§ **Goal**: Please repeat the rows below word for word, starting at the line that has "family: Aspleniaceae" and ending after the line that has "collectors: R. F. Hoover".

Stored data entries
__________
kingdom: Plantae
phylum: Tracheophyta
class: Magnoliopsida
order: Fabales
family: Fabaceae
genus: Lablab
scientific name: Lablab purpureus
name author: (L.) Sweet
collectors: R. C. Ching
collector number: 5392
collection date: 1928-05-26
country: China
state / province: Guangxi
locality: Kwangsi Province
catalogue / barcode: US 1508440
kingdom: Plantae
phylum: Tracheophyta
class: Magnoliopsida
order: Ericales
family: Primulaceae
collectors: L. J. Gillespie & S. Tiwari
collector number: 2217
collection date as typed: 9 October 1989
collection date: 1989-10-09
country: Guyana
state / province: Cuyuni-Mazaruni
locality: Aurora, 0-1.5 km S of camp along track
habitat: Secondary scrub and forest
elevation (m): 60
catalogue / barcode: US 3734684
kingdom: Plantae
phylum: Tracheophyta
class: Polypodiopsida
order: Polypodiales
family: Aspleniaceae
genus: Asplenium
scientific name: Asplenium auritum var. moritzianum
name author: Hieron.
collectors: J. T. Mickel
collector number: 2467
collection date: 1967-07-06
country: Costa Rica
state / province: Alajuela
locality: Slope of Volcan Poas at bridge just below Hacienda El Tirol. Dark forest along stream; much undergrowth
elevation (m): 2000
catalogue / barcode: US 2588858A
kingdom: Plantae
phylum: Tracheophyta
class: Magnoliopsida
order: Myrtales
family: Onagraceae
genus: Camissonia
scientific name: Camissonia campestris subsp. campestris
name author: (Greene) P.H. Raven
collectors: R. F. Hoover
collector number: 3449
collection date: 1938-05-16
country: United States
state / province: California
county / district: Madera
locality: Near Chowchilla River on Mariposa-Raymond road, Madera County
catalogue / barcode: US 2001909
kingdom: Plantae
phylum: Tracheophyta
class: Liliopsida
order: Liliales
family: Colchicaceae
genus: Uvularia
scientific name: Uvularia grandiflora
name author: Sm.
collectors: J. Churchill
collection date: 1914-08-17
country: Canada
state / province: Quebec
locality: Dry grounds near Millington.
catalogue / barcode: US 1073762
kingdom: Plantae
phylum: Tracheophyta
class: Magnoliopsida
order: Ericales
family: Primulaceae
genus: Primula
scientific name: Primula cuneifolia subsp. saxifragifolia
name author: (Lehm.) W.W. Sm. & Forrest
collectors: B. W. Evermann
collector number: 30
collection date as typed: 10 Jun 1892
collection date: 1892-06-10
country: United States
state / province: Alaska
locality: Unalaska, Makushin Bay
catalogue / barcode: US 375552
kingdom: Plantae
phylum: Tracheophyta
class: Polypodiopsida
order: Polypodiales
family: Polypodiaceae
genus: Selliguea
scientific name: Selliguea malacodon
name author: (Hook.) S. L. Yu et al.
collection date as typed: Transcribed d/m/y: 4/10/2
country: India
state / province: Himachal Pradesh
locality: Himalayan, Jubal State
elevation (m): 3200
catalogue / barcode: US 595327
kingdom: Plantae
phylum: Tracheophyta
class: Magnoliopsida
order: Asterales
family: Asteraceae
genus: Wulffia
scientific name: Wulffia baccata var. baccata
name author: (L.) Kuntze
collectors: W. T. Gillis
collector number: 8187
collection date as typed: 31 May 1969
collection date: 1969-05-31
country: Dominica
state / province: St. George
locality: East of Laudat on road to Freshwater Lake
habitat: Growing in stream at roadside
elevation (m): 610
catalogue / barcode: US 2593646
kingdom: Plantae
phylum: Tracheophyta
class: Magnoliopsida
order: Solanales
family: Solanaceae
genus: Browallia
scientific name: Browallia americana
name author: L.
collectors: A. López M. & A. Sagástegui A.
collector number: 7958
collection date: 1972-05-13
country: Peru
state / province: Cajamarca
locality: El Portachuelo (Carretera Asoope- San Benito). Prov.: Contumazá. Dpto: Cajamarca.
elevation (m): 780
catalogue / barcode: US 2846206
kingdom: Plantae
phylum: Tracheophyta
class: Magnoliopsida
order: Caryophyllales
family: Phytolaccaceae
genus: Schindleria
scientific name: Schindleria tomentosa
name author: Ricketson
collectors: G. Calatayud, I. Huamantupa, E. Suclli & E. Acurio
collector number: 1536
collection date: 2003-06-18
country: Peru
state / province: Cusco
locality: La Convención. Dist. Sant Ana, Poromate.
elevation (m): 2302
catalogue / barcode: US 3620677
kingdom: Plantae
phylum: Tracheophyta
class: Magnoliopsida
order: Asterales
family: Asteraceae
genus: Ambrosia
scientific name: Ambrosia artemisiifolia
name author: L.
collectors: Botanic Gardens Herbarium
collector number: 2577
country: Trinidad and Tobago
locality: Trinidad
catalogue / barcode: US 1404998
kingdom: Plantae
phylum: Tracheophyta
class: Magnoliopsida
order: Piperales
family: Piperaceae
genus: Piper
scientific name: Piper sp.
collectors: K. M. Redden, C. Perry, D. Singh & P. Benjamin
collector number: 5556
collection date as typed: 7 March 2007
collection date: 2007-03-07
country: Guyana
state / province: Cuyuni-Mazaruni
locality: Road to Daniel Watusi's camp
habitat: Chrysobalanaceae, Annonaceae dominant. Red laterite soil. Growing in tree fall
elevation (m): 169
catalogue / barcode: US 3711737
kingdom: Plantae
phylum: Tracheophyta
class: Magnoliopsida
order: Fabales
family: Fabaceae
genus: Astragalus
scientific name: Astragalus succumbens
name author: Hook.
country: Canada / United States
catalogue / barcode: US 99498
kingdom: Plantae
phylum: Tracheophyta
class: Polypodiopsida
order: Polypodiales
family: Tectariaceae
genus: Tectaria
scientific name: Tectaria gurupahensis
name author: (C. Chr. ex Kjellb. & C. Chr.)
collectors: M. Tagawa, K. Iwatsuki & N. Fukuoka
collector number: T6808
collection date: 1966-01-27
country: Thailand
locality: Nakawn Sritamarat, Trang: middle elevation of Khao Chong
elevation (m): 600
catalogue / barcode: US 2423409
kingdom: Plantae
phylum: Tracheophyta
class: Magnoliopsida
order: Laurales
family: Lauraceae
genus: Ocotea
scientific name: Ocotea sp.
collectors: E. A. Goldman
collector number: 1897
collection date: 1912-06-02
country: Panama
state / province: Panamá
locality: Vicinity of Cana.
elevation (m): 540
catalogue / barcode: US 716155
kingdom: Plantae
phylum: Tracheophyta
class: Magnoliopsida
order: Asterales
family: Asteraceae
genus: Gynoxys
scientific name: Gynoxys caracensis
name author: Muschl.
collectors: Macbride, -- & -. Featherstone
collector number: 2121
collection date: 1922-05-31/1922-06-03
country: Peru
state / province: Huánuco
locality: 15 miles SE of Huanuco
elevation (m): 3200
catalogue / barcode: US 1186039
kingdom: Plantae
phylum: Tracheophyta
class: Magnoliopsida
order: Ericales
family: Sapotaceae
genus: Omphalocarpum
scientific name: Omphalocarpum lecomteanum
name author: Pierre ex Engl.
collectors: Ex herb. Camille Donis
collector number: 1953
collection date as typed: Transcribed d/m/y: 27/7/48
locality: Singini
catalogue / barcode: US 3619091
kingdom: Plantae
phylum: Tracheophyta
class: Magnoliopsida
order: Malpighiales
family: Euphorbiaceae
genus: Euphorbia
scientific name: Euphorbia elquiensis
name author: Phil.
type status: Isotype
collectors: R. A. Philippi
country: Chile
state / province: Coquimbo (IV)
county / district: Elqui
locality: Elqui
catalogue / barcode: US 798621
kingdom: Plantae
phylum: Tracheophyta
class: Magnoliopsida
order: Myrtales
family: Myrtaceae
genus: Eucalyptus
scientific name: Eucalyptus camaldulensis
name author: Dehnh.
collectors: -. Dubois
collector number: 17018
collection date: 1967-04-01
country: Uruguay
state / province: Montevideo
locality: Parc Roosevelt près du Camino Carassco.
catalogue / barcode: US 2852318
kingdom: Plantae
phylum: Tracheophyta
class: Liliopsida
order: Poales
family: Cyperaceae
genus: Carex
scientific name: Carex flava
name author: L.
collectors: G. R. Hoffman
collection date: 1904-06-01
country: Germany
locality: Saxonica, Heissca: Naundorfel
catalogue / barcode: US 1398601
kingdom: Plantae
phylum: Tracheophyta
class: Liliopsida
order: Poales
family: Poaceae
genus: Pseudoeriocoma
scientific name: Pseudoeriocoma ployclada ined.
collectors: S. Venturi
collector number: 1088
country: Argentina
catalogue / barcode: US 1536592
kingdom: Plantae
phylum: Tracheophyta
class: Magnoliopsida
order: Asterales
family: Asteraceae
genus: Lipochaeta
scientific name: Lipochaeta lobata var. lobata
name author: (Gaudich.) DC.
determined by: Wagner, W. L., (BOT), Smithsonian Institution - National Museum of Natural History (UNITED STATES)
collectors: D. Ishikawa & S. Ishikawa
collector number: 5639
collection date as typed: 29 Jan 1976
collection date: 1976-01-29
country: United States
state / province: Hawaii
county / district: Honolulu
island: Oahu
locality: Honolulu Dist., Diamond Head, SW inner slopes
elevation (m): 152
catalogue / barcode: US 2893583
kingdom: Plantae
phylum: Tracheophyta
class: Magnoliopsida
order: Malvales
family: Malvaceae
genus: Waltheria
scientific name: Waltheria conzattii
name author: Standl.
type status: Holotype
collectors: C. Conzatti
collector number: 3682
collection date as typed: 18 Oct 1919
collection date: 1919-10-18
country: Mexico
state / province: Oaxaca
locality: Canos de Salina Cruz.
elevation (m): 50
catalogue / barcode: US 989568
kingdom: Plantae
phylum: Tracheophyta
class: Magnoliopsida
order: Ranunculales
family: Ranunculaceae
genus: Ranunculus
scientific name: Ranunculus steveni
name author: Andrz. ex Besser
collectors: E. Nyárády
__________
§ **Output for this task**:
family: Aspleniaceae
genus: Asplenium
scientific name: Asplenium auritum var. moritzianum
name author: Hieron.
collectors: J. T. Mickel
collector number: 2467
collection date: 1967-07-06
country: Costa Rica
state / province: Alajuela
locality: Slope of Volcan Poas at bridge just below Hacienda El Tirol. Dark forest along stream; much undergrowth
elevation (m): 2000
catalogue / barcode: US 2588858A
kingdom: Plantae
phylum: Tracheophyta
class: Magnoliopsida
order: Myrtales
family: Onagraceae
genus: Camissonia
scientific name: Camissonia campestris subsp. campestris
name author: (Greene) P.H. Raven
collectors: R. F. Hoover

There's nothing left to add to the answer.